Piñata Protest’s unique and catchy sound takes the traditional folk rhythms of Tex-Mex music (conjunto and norteño music that is native to the South-Texas and Nortern-Mexican region they originate from) along with the three-row button accordion and combine that with the fast tempos and attitude of punk rock, ska, and many other genres. Along with the use of traditional instruments and rhythms the band also sings in their regional mix of Spanish and English (or Spanglishas it’s called locally). Their songs lyrics cover a range of topics, from political topics close to the ethno-identities of the band, drinking, love, religion, and racism. Adding to their sonic performances is a lively and energetic live show that ignites crowds to mosh, skank, and twirl their dance partners.
Piñata Protest was founded by the Mexican-born singer, song writer, and accordionist Álvaro Del Norte. The band includes Regino Lopez on electric guitar and vocals, Richie Brown on electric bass and vocals, and Chris-Ruptive on drums. Other instruments such as the trumpet and güido are used in not only their studio recordings but their live performances as well.
For over ten years the quartet has maintained a busy schedule of performing and touring throughout the United States, Canada, Mexico, Spain, and France alongside range of musical acts such as The Reverend Horton Heat, Mariachi El Bronx, Molotov, GBH, Tagada Jones, Guttermouth, Voodoo Glow Skills, Brujeria, The Toadies, Ramon Ayala, The Blasters, Authority Zero, Agent Orange, Ozomatli, Mustard Plug, The Blasters, and Wayne Hancock.
Festivals are a strong point for Piñata Protest. Their very eclectic sound, interactive show, and energetic performances makes them a perfect fit for a wide variety of festivals. Most notably the band has had several official appearances at Punk Rock Bowling, SXSW, The Tejano Fan Fair, Flogging Molly’s Salty Dog Cruise, Palomino Fest, Punk In Drublic, The Latin BMI Awards, Accordion Noir, Muddy Roots Festival, and a slew punk, folk, and Mexican themed festivals.

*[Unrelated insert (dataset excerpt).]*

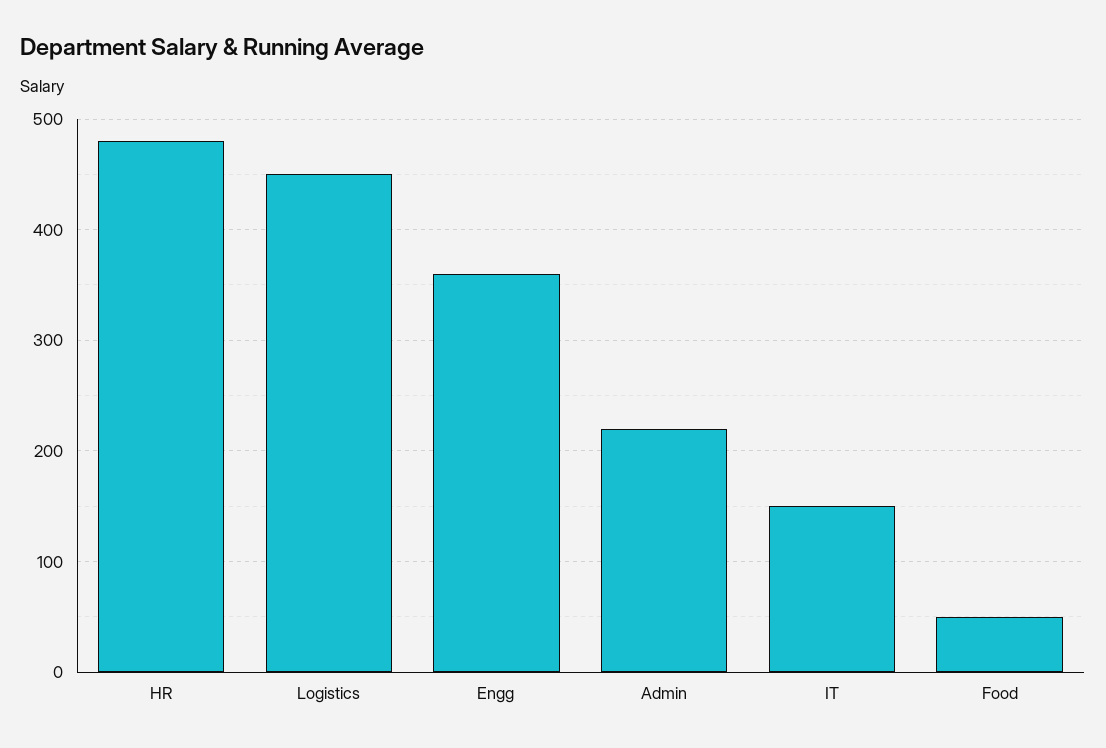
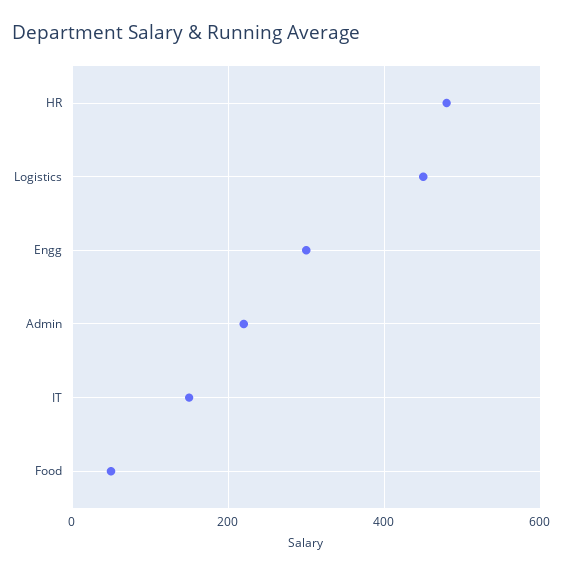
Engg: 360 -> 300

The bands unique sound has also leaded them to be featured in soundtracks for the following major and independently release films: Tequila Re-Pasado (2023), Me Estas Matando Susana (2016), La Soldera (2015), Circus of the Dead (2014). The band has also written music specially for Me Estas Matando Susana.
The band has also had several collaborations with companies including releasing their own beer through Freetail Brewing with a released of Piñata Protest beer which was distributed in grocery chains, bars, and venues across Texas. The band has also collaborated with other worldwide brands such as Tecate beer, Ford Motor Company, and Nike Athletics.
Death/Grind from Washington D.C
As one of the most political punk hardcore and metal bands of the 1990s, Racetraitor helped pioneer the blending of extreme metal with hardcore. Reformed in 2016, Racetraitor picked up right where they left off bringing their message and music into a new era.